Ламетри на собственном опыте узнал, как много самых нелепых обвинений обрушивается на философа, желающего людям лишь добра. Поэтому ему пришлось даже написать своего рода апологию философа. Конечно, философ, как всякий человек, не свободен от страстей, но у него эти страсти направляются компасом мудрости, а потому не ведут к преступлению. Выступая против естественного закона, философ следует ему; споря о справедливости, он справедлив по отношению к обществу. Раздоры и войны несут не философы, а богословы.
Credo философа:
Не верить так, как верит дурак, который еще в меньшей степени пользуется своим разумом, чем скряга своими деньгами, и тем более не притворяться верующим: лицемерие – комедия, недостойная человека; наконец, развивать науку, являющуюся ключом для всех остальных наук, науку, которая благодаря хорошему вкусу нашего века в настоящее время больше, чем когда-либо, в моде[521]
.Философ должен писать смело, ничто не вправе сковывать его мысль. Он должен иметь в виду только потомков и писать так, как будто во всей Вселенной нет никого, кроме них, и опасаться им нечего.

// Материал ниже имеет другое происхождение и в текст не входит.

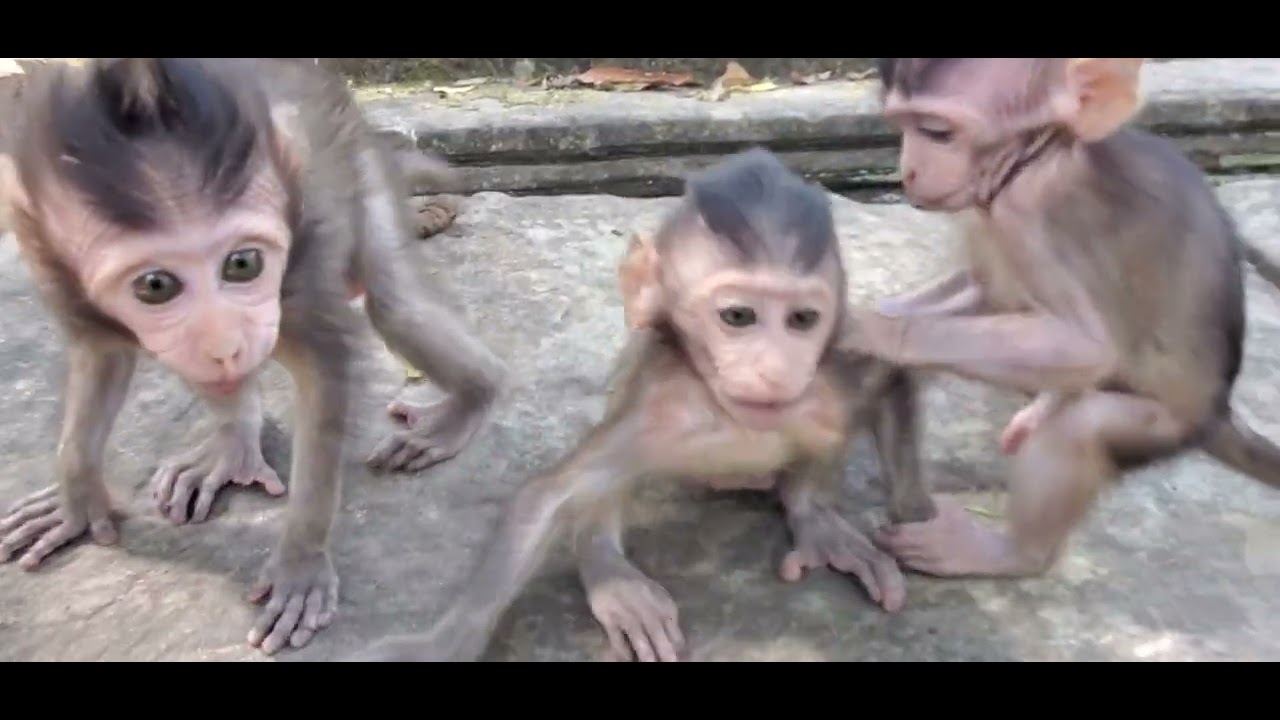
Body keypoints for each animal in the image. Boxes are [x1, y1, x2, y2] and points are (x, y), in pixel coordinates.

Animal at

Люк де Клапье, маркиз де Вовенарг (1715–1747) слишком рано умер, не став тем великим философом, каким он, без сомнения, мог стать. Тем не менее, оставленные им сочинения и разрозненные заметки сделали его одной из ярких фигур блистательной эпохи Просвещения. Вовенарг поражал не систематичностью мышления и изощренностью суждений, а своей простотой и неизменным здравомыслием, которых часто недостает философам. Здравый смысл стал альфой и омегой его мысли, и вместе с тем, он никогда не обольщался насчет способности здравого смысла подменить собой науку и философию. «Здравый смысл не требует особой глубины суждения; он, вероятно, сводится к умению видеть любой предмет в его соразмерности с нашей природой или с нашим положением в обществе. Следовательно, здравый смысл – это способность, не мудрствуя, воспринимать вещи с их полезной стороны и здраво оценивать». Ведь можно вооружиться микроскопом и погрязнуть в мелочах, а можно смотреть слишком далеко, не видя того, что рядом. «Здравым смыслом обладает тот, кто на все смотрит просто»[522]
.И вместе с тем, говорит «мудрый и красноречивый маркиз де Вовенарг»[523]
, как называл его Вольтер, здравый смысл является детищем, с одной стороны, врожденной склонности к рассудительности, а с другой – посредственности. Если первое присуще некоторым людям, у которых рассудок преобладает над чувством, то второе – удел так называемых светских людей. Склад ума у светского человека далек от естественности, он увлекается поверхностным блеском и слишком узок. Подлинный хороший вкус заключается в том, чтобы чувствовать прекрасную природу. В книгу размышлений можно включить что угодно, но в книгу, написанную в хорошем вкусе, можно включить лишь те истины, что мы почерпнули в природе. «Все, чье зрение достаточно остро, чтобы читать в книге природы, находят там в зависимости от склада ума либо глубокие и взаимосвязанные истины, которых лишь мельком касаются заурядные люди, либо удачное сочетание образов и мыслей, украшенных этими образами. Умы же, которые неспособны подняться к этому животворному источнику или слишком слабы и нерассудительны, чтобы связать воедино чувствования с идеями, порождают лишь безжизненные призраки и убедительней, чем любой философ, доказывают, что сами по себе мы не в состоянии что-либо творить»[524]. Такая отповедь картезианской уверенности в безграничных способностях человеческого разума, быть может, одна из самых удачных в XVIII столетии, опирается, как мы видим, как раз на то, в чем черпал уверенность сам Декарт, – на природу как источник любых идей. Можно сказать, что Вовенарг, по всей вероятности, ненамеренно, продолжил ту линию в творчестве Декарта, что связана с эмпирическим познанием, а не с поднятым на знамя его последователями рационализмом.Вовенарг принадлежал к эпохе, отказавшейся от систем мысли в пользу эклектического мышления. И сам философ как-то заметил: «Наш разум скорее проницателен, нежели последователен, и охватывает больше, чем в силах постичь»[525]
. При этом Вовенарг считал свое время «самым философским из столетий»[526]. Его отношения к способностям разума, таким образом, было довольно скептическим, однако его скептицизм распространялся даже на возможность последовательного скептицизма: едва ли возможно такое чудовище, что сомневалось бы во всем без исключения, считал он.